A mezzogiorno è previsto l’intervento conclusivo di don Ciotti.

 

“Fame di verità e giustizia”

«La parola chiave è fame – ha sottolineato Ciotti – fame di verità e di giustizia. Oggi più che mai è un bisogno urgente, perché l’80% dei familiari non conosce ancora la verità su quanto accaduto ai propri cari».

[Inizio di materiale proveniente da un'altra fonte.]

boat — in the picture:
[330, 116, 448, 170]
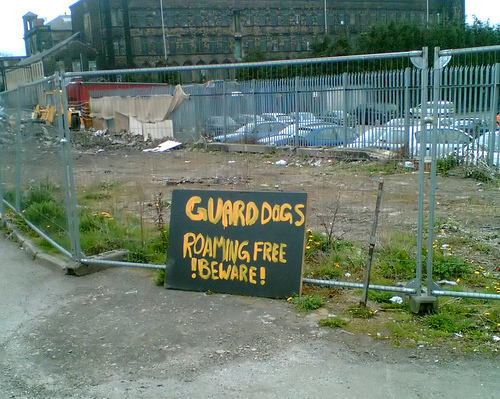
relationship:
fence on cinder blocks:
[2, 44, 500, 301] [409, 292, 439, 315]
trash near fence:
[388, 292, 403, 305] [2, 44, 500, 301]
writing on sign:
[182, 194, 304, 286] [162, 189, 309, 299]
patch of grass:
[82, 179, 117, 199] [2, 185, 170, 264]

Un richiamo forte contro l’omertà: «Senza verità non si può costruire giustizia», ha ribadito il fondatore di Libera.

 

Un elenco che cresce

Nel 1996, alla prima giornata nazionale, i nomi letti erano circa 300. Oggi sono diventati 1117, con 16 nuove vittime inserite quest’anno, tra cui cinque minori.

Durante la presentazione è stato ricordato anche Mauro Rostagno, con le sue parole: combattere la mafia non significa tacere, ma affrontarla per sconfiggerla.

Una marcia che, ancora una volta, unisce memoria e impegno, trasformando il dolore in una richiesta collettiva di verità e giustizia.